What you are asked to do
All of the entries should be written out again exactly.
***** Information provided *****
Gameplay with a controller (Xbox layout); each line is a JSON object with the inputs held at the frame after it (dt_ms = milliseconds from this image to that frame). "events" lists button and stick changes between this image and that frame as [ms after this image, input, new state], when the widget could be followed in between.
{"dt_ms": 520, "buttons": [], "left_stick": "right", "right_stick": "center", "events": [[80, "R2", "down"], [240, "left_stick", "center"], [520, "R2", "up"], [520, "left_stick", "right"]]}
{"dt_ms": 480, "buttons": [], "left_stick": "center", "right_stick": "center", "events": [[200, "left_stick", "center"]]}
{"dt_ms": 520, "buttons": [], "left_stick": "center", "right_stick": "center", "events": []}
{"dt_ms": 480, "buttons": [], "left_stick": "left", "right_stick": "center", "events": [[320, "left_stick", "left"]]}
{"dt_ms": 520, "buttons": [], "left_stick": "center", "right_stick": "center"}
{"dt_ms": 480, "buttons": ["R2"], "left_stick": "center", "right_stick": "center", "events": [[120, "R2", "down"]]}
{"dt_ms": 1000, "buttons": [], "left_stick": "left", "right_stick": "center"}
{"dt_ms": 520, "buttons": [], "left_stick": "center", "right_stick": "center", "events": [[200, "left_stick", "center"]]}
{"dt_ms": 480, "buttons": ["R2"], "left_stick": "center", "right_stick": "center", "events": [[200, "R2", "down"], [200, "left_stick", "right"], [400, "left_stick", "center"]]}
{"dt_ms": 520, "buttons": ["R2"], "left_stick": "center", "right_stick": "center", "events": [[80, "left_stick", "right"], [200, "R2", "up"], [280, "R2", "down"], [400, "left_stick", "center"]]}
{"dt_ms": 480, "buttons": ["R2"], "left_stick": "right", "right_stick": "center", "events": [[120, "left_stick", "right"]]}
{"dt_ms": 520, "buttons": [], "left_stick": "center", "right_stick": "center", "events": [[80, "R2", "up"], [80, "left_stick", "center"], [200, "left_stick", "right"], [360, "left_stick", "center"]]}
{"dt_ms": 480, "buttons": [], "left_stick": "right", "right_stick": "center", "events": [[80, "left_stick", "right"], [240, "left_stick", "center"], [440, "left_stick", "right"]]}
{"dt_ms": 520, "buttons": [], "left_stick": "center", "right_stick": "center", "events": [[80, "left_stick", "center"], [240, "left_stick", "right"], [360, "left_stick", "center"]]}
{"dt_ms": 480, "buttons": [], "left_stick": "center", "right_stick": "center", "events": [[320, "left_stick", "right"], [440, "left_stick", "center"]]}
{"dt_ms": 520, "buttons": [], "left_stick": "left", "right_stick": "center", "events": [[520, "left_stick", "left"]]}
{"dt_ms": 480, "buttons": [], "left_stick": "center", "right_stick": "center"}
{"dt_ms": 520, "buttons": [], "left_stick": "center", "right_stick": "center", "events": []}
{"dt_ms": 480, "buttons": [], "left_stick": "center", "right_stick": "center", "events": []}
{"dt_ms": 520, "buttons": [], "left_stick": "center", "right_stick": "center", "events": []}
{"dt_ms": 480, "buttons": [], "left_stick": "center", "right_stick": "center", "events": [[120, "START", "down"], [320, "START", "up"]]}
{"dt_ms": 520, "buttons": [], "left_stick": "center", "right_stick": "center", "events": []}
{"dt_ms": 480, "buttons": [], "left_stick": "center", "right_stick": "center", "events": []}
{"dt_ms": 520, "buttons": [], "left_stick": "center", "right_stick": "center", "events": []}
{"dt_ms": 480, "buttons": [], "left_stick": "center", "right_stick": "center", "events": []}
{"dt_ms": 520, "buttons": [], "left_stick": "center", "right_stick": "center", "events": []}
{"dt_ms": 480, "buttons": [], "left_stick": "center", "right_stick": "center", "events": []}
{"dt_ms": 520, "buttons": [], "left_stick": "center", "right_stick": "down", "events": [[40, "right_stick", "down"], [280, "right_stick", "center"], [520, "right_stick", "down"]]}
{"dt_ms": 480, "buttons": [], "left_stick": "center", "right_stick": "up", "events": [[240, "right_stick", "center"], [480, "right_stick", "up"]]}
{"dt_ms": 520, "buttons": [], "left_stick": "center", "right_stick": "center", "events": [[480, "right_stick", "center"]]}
*****
Answer space
Gameplay with a controller (Xbox layout); each line is a JSON object with the inputs held at the frame after it (dt_ms = milliseconds from this image to that frame). "events" lists button and stick changes between this image and that frame as [ms after this image, input, new state], when the widget could be followed in between.
{"dt_ms": 520, "buttons": [], "left_stick": "right", "right_stick": "center", "events": [[80, "R2", "down"], [240, "left_stick", "center"], [520, "R2", "up"], [520, "left_stick", "right"]]}
{"dt_ms": 480, "buttons": [], "left_stick": "center", "right_stick": "center", "events": [[200, "left_stick", "center"]]}
{"dt_ms": 520, "buttons": [], "left_stick": "center", "right_stick": "center", "events": []}
{"dt_ms": 480, "buttons": [], "left_stick": "left", "right_stick": "center", "events": [[320, "left_stick", "left"]]}
{"dt_ms": 520, "buttons": [], "left_stick": "center", "right_stick": "center"}
{"dt_ms": 480, "buttons": ["R2"], "left_stick": "center", "right_stick": "center", "events": [[120, "R2", "down"]]}
{"dt_ms": 1000, "buttons": [], "left_stick": "left", "right_stick": "center"}
{"dt_ms": 520, "buttons": [], "left_stick": "center", "right_stick": "center", "events": [[200, "left_stick", "center"]]}
{"dt_ms": 480, "buttons": ["R2"], "left_stick": "center", "right_stick": "center", "events": [[200, "R2", "down"], [200, "left_stick", "right"], [400, "left_stick", "center"]]}
{"dt_ms": 520, "buttons": ["R2"], "left_stick": "center", "right_stick": "center", "events": [[80, "left_stick", "right"], [200, "R2", "up"], [280, "R2", "down"], [400, "left_stick", "center"]]}
{"dt_ms": 480, "buttons": ["R2"], "left_stick": "right", "right_stick": "center", "events": [[120, "left_stick", "right"]]}
{"dt_ms": 520, "buttons": [], "left_stick": "center", "right_stick": "center", "events": [[80, "R2", "up"], [80, "left_stick", "center"], [200, "left_stick", "right"], [360, "left_stick", "center"]]}
{"dt_ms": 480, "buttons": [], "left_stick": "right", "right_stick": "center", "events": [[80, "left_stick", "right"], [240, "left_stick", "center"], [440, "left_stick", "right"]]}
{"dt_ms": 520, "buttons": [], "left_stick": "center", "right_stick": "center", "events": [[80, "left_stick", "center"], [240, "left_stick", "right"], [360, "left_stick", "center"]]}
{"dt_ms": 480, "buttons": [], "left_stick": "center", "right_stick": "center", "events": [[320, "left_stick", "right"], [440, "left_stick", "center"]]}
{"dt_ms": 520, "buttons": [], "left_stick": "left", "right_stick": "center", "events": [[520, "left_stick", "left"]]}
{"dt_ms": 480, "buttons": [], "left_stick": "center", "right_stick": "center"}
{"dt_ms": 520, "buttons": [], "left_stick": "center", "right_stick": "center", "events": []}
{"dt_ms": 480, "buttons": [], "left_stick": "center", "right_stick": "center", "events": []}
{"dt_ms": 520, "buttons": [], "left_stick": "center", "right_stick": "center", "events": []}
{"dt_ms": 480, "buttons": [], "left_stick": "center", "right_stick": "center", "events": [[120, "START", "down"], [320, "START", "up"]]}
{"dt_ms": 520, "buttons": [], "left_stick": "center", "right_stick": "center", "events": []}
{"dt_ms": 480, "buttons": [], "left_stick": "center", "right_stick": "center", "events": []}
{"dt_ms": 520, "buttons": [], "left_stick": "center", "right_stick": "center", "events": []}
{"dt_ms": 480, "buttons": [], "left_stick": "center", "right_stick": "center", "events": []}
{"dt_ms": 520, "buttons": [], "left_stick": "center", "right_stick": "center", "events": []}
{"dt_ms": 480, "buttons": [], "left_stick": "center", "right_stick": "center", "events": []}
{"dt_ms": 520, "buttons": [], "left_stick": "center", "right_stick": "down", "events": [[40, "right_stick", "down"], [280, "right_stick", "center"], [520, "right_stick", "down"]]}
{"dt_ms": 480, "buttons": [], "left_stick": "center", "right_stick": "up", "events": [[240, "right_stick", "center"], [480, "right_stick", "up"]]}
{"dt_ms": 520, "buttons": [], "left_stick": "center", "right_stick": "center", "events": [[480, "right_stick", "center"]]}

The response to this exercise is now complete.